Kann man selbst etwas zur Unterstützung des Immunsystems tun? Eine gesunde Lebensführung mit ausgewogener Ernährung und ausreichend Schlaf ist sicherlich ein ganz entscheidender Faktor für eine wirksame Immunabwehr. Was Vitamine und Spurenelemente angeht, sollte man bei Risikopatienten nach Mangelerscheinungen suchen, die Spiegel bestimmen und dann gezielt behandeln, etwa bei Selen und Vitamin D. Wer sich normal und ausgewogen ernährt, bekommt allerdings alles Wichtige über die Nahrung. Ein genereller Rat wäre, sich ordentlich zu bewegen und insbesondere bei einer fortgeschrittenen Tumorerkrankung auf eine ausreichende Kalorienzufuhr zu achten, um seine Kraft zu behalten.

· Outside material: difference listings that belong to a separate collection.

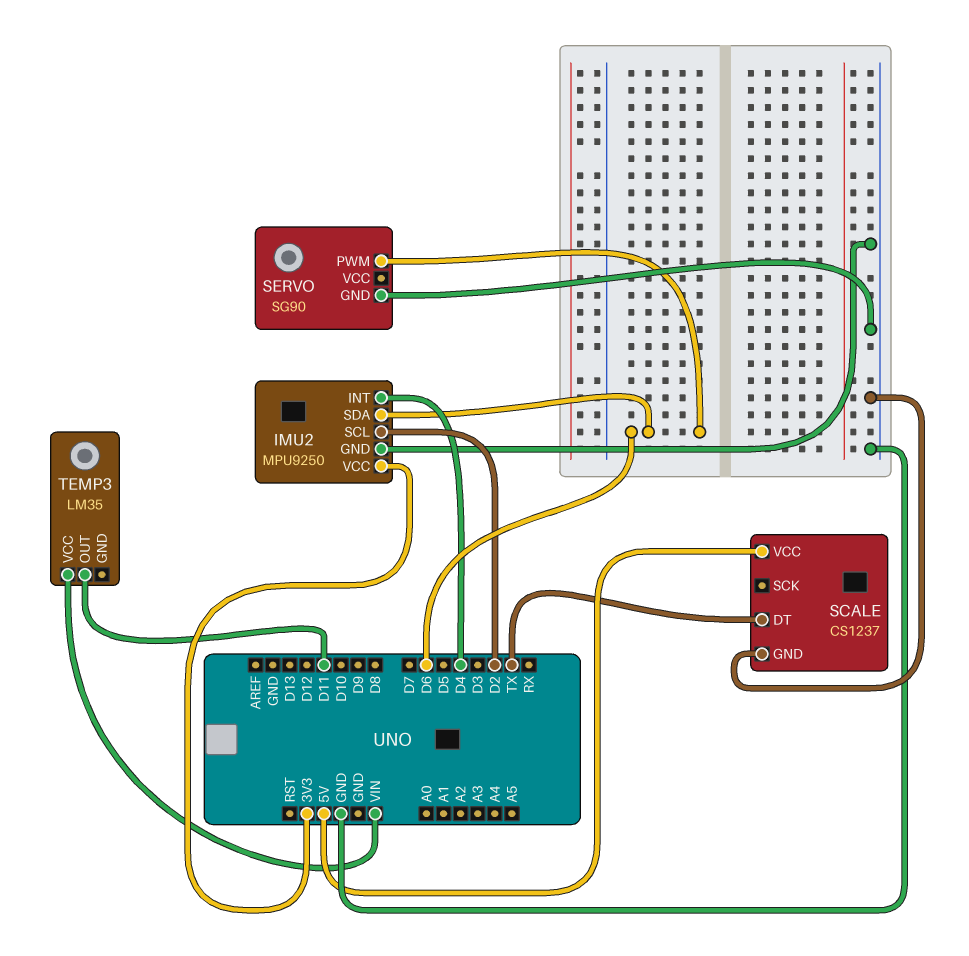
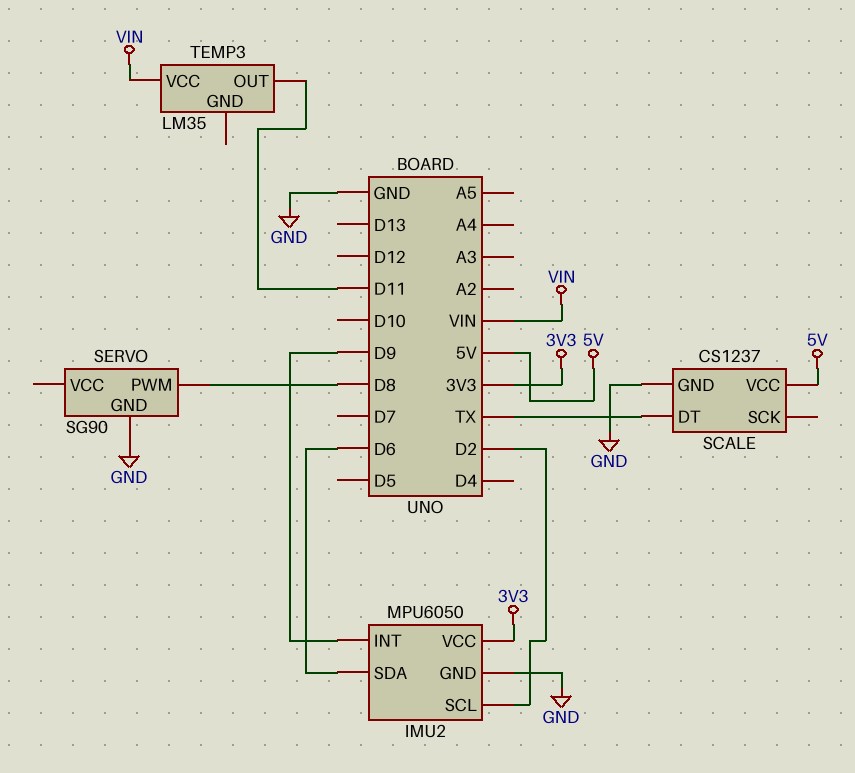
IMU2: MPU9250 -> MPU6050
IMU2 pin INT: D4 -> D9
SERVO pin PWM: D6 -> D8

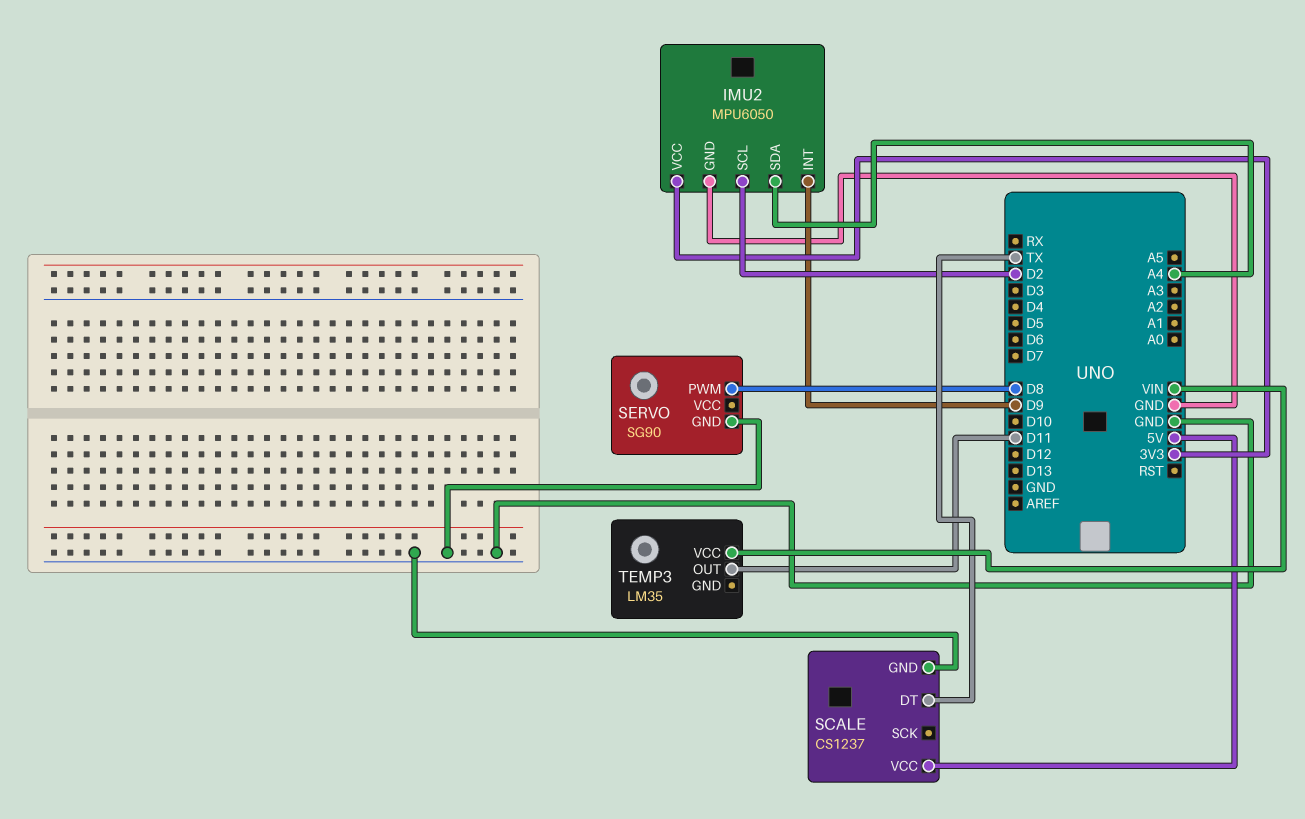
IMU2 pin SDA: D6 -> A4

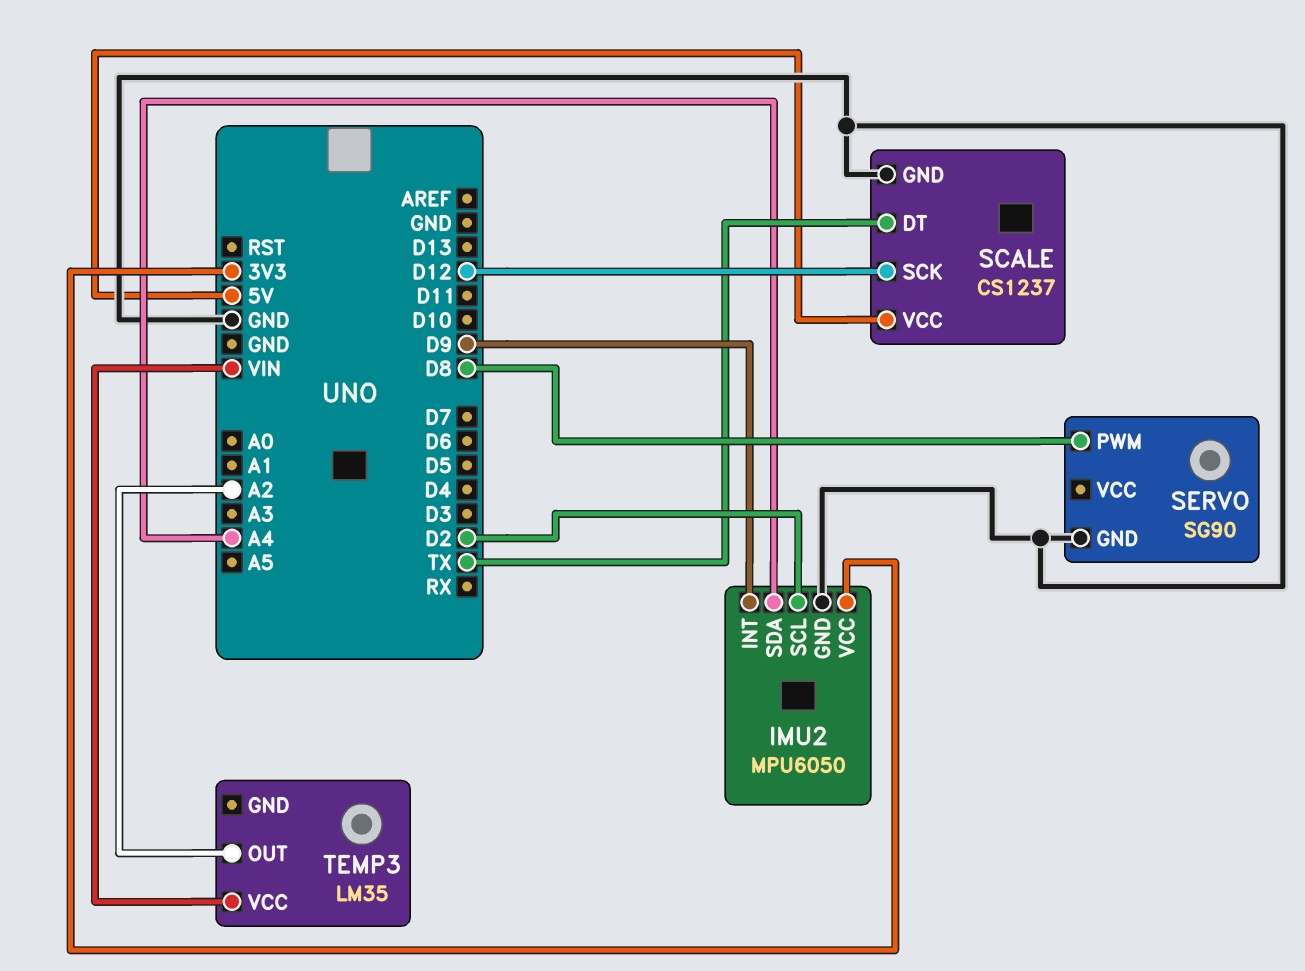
SCALE pin SCK: none -> D12
TEMP3 pin OUT: D11 -> A2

Welchen Stellenwert räumen Sie der alternativen Medizin ein? Viele Menschen, nicht nur mit Tumorerkrankungen interessieren sich für alternative Heilmethoden. In einer jüngst veröffentlichten Studie haben etwa 40 Prozent der befragten Hauttumorpatienten angegeben, komplementäre oder alternative Verfahren zu nutzen, ungefähr die Hälfte dieser Patienten fühlte sich darunter besser. Die Bewertung dieser Verfahren ist jedoch sehr schwierig, da oft verschiedene Methoden gleichzeitig angewendet werden und viele der befragten Patienten parallel schulmedizinisch behandelt wurden. Und eines darf man auch nicht vergessen, ein Teil der Wirkstoffe, die in den letzten Jahren entwickelt wurden, sind Mutter Natur abgeschaut oder werden aus Pflanzen gewonnen. Gerade im Bereich der Antioxidantien, der Wärmeempfindlichkeit von Tumorzellen oder der chinesischen Medizin wird intensiv geforscht. Manche der Hoffnungsträger haben aber bei einer wissenschaftlichen Überprüfung enttäuscht oder gar das Tumorwachstum angestoßen. Man muss also abwarten, welche Methoden sich bei vorurteilsfreier Betrachtung bewähren oder eine sinnvolle Ergänzung zur Standardtherapie darstellen.
Wie kann man den Menschen die Angst bei einer Krebsdiagnose nehmen? Einerseits gibt es viele Tumoren mit einer sehr guten Prognose und hervorragenden Heilungschancen. Hier ist es die Kunst der Therapeuten, diese Botschaft an den Patienten zu vermitteln und unbegründete Ängste zu nehmen. Andererseits ist es notwendig ein Leben mit Krebs auch durch die zahlreichen Beratungs- und Betreuungsangebote lebenswert zu machen. Dazu gehören viele Bausteine, angefangen von der Schmerztherapie, über seelischen Beistand bis hin zu den Tipps für eine optimale Ernährung. In den Organkrebsund onkologischen Zentren, wie wir sie auch in Gera etablieren konnten, werden dafür Standards gefordert und überprüft. Für den Patienten und ebenso wichtig für die Angehörigen gibt es ein Netz an Ansprechpartnern, wie den Sozialdienst, die Seelsorge, die Psychoonkologen, aber auch spezialisierte Einrichtungen, wie die Palliativstation oder die Hospize mit speziell geschulten Ärzten, Pflegern und Therapeuten. Selbst für den schwerkranken Krebspatienten gelingt es immer öfter etwa über ein ambulantes Palliativteam und die Einbeziehung ambulanter Fachkollegen ein Leben in häuslicher Umgebung zu ermöglichen. An dieser Stelle ist auch das große Engagement freiwilliger Helfer zu würdigen. Auch die finanzielle Absicherung und die Bewältigung von zusätzlichen Alltagsproblemen kann über dieses Netz oft befriedigend gelöst werden. Für manche Patienten ist die Zeit nach der Diagnose Krebs sogar mit die intensivste Zeit ihres Lebens, weil andere Schwerpunkte gesetzt werden, anderes in den Vordergrund rückt. Auch die Selbsthilfegruppen spielen eine wichtige Rolle.